Ce fut d’ailleurs chose partiellement faite grâce à la dépénalisation souhaitée par les rapporteurs de l’homosexualité. Ainsi, l’inceste, par exemple, serait, pour peu qu’il soit mutuellement consenti, parfaitement agrée par notre société.

Mieux encore, en s’en tenant au même point de vue, les balises entre droit à la liberté et attitude libertaire n’étant pas rationnellement fixées, l’on serait même tenté de remettre en question la notion d’Etat de droit où les pouvoirs publics s’arrogent le droit au recours à la coercition, voire même à la violence.

Toute atteinte à l’intégrité physique ou morale serait, nonobstant tout texte légal l’autorisant, justiciable. Ce serait alors laisser la porte ouvertes à toutes les formes d’anarchie et, conséquemment la notion « du vivre ensemble » serait une simple vue de l’esprit.

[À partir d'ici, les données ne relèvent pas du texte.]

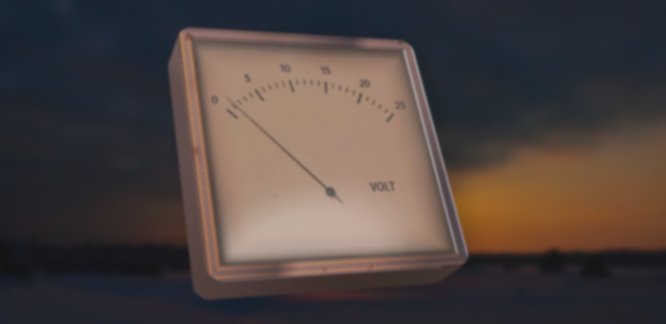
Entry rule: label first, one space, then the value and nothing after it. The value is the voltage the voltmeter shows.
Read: 1 V
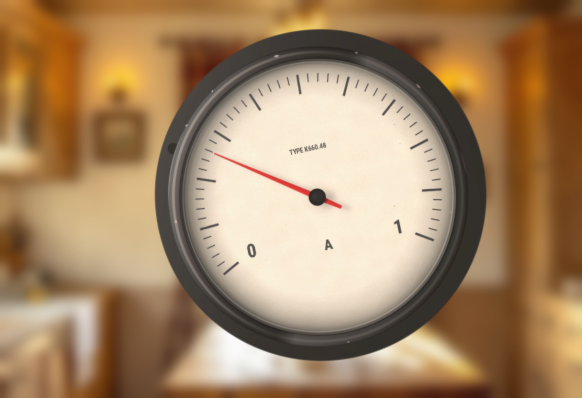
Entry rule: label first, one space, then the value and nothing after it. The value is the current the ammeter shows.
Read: 0.26 A
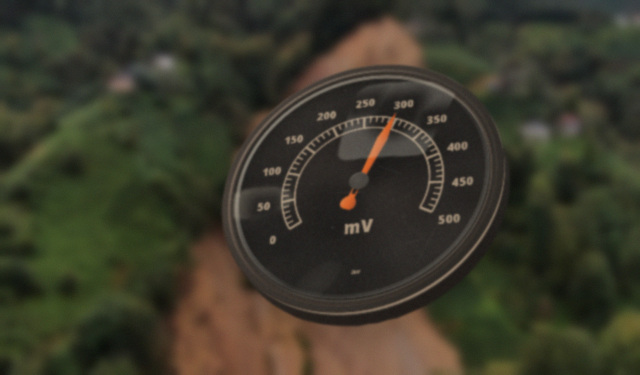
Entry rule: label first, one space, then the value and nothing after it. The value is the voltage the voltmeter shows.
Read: 300 mV
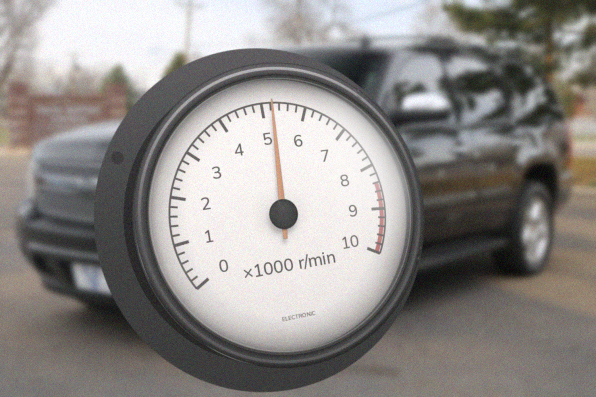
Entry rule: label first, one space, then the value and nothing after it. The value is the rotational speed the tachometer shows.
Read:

Procédant du même état d’esprit, certaines âmes charitables entrevoient même la possibilité de pénaliser la circoncision, d’autres nous acculeraient, sous prétexte de protection des animaux, au végétarisme…

C’est que troquer un dogmatisme religieux contre un formalisme juridique n’a jamais fait évoluer les choses. Ou alors convainquez vos concitoyens que tout ce qui se fait ailleurs est absolument parfait et qu’à contrario tout ce qui existe sous nos cieux est à pulvériser : religion, us et coutumes, valeurs morales, référents culturels… civilisation en un mot, serait à proscrire.

Si le fait de chambouler les sociétés était aussi simple que de parachuter de nouvelles normes sociales par l’entremise d’une commission de 10 personnes, nous serions au faîte de la modernité. Or, à en croire les expériences des Nations, ainsi que se plaisait à le dire Ibn Miskawayh pour désigner l’Histoire, tout ce qui se fait dans la hâte est tout aussi précipitamment défait.